Dataset records:
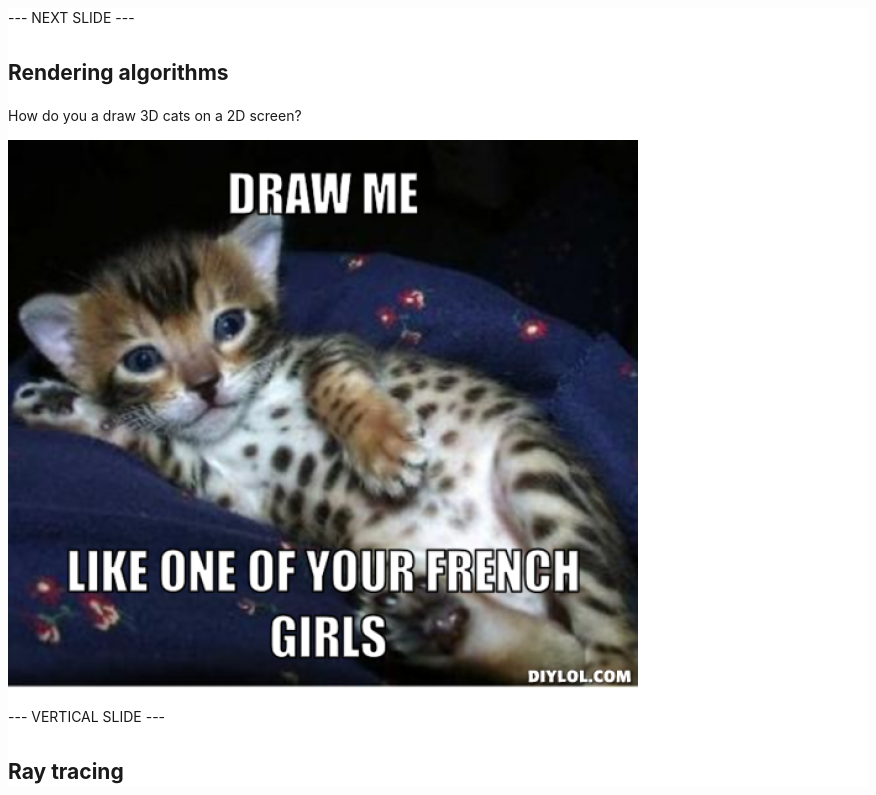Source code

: --- NEXT SLIDE ---

## Rendering algorithms

How do you a draw 3D cats on a 2D screen?

![French kitty](resources/09.rendering/french_kitten.png)

--- VERTICAL SLIDE ---

## Ray tracing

● **Prompt**: Return the lines of the listing verbatim, starting at the line that contains "## Rendering algorithms" and ending at the final line of the listing, with both of those lines included.

● **Your solution**:
## Rendering algorithms

How do you a draw 3D cats on a 2D screen?

![French kitty](resources/09.rendering/french_kitten.png)

--- VERTICAL SLIDE ---

## Ray tracing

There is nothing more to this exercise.